Le chiffre maritime de la société française n’est donc pas négligeable mais c’est toujours sur le fluvial que l’opérateur réalise le gros de son activité, avec 11.000 à 13.000 passagers par an. Il faut dire que sa programmation est particulièrement riche et se déploie sur quasiment tous les continents. « Pour 2019 nous avons notamment beaucoup de projets en Amérique, que ce soit au nord, centrale ou du sud. Nous allons en particulier relancer les croisières au Canada sur le fleuve Saint-Laurent, avec le Victory II, un navire de 200 passagers qui bénéficie actuellement d’une rénovation complète dans un chantier suédois ». Six croisières de 10 jours sont ainsi programmées l’an prochain, avec au départ de Montréal une boucle allant de Québec à l’Ontario.
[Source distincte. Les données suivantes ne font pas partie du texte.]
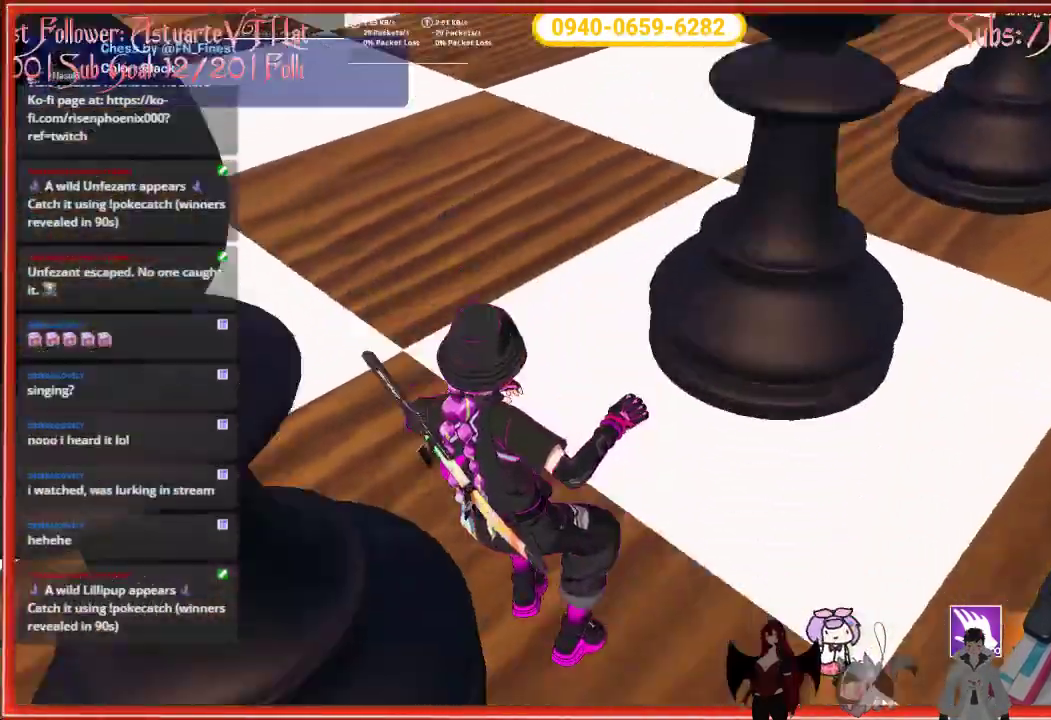
{"buttons": [], "left_stick": "center", "right_stick": "center", "events": [[400, "left_stick", "center"], [433, "right_stick", "center"]]}
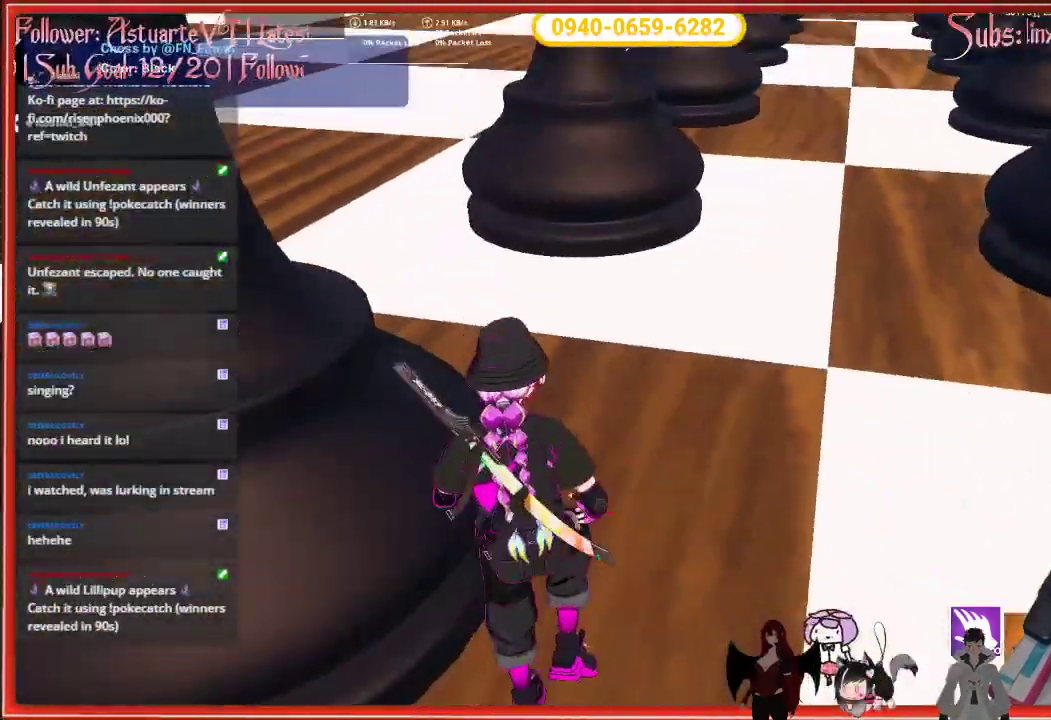
{"buttons": [], "left_stick": "up-right", "right_stick": "up-left", "events": [[33, "left_stick", "right"], [83, "left_stick", "up-right"], [133, "right_stick", "up"], [233, "right_stick", "up-left"]]}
RDM proposera également des départs vers l’Alaska, le Costa Rica, Cuba ou encore les Galápagos et l’Amazone.  

 

Navire exploité sur le Gange, en Inde (© RIVAGES DU MONDE)

Navire exploité sur le Gange, en Inde (© RIVAGES DU MONDE)

 

Un nouveau navire en Russie, le lac Baïkal et des débuts sur le Douro

L’Asie demeure dans le même temps un marché clé pour la société, qui commercialise des croisières sur le Mékong, le Gange, le Yang Tse et l’Irrawaddy. « Nous avons en Inde et en Asie une présence conséquente puisque cette région représente quelques 4000 passagers ». Sur la Russie, l’une des destinations historiques du TO français, il y aura également de la nouveauté l’an prochain sur les traversées entre Moscou et Saint-Pétersbourg. « Nous avons décidé de reprendre l’initiative sur cette destination et de monter en gamme avec un nouveau bateau en 2019. Il pourra accueillir 145 passagers, aura une piscine intérieure, deux restaurants et de belles cabines ». RDM lance dans le même temps l’un des voyages originaux dont il a le secret, avec une croisière d’une semaine sur le lac Baïkal pour un itinéraire couvrant pas moins de 800 kilomètres.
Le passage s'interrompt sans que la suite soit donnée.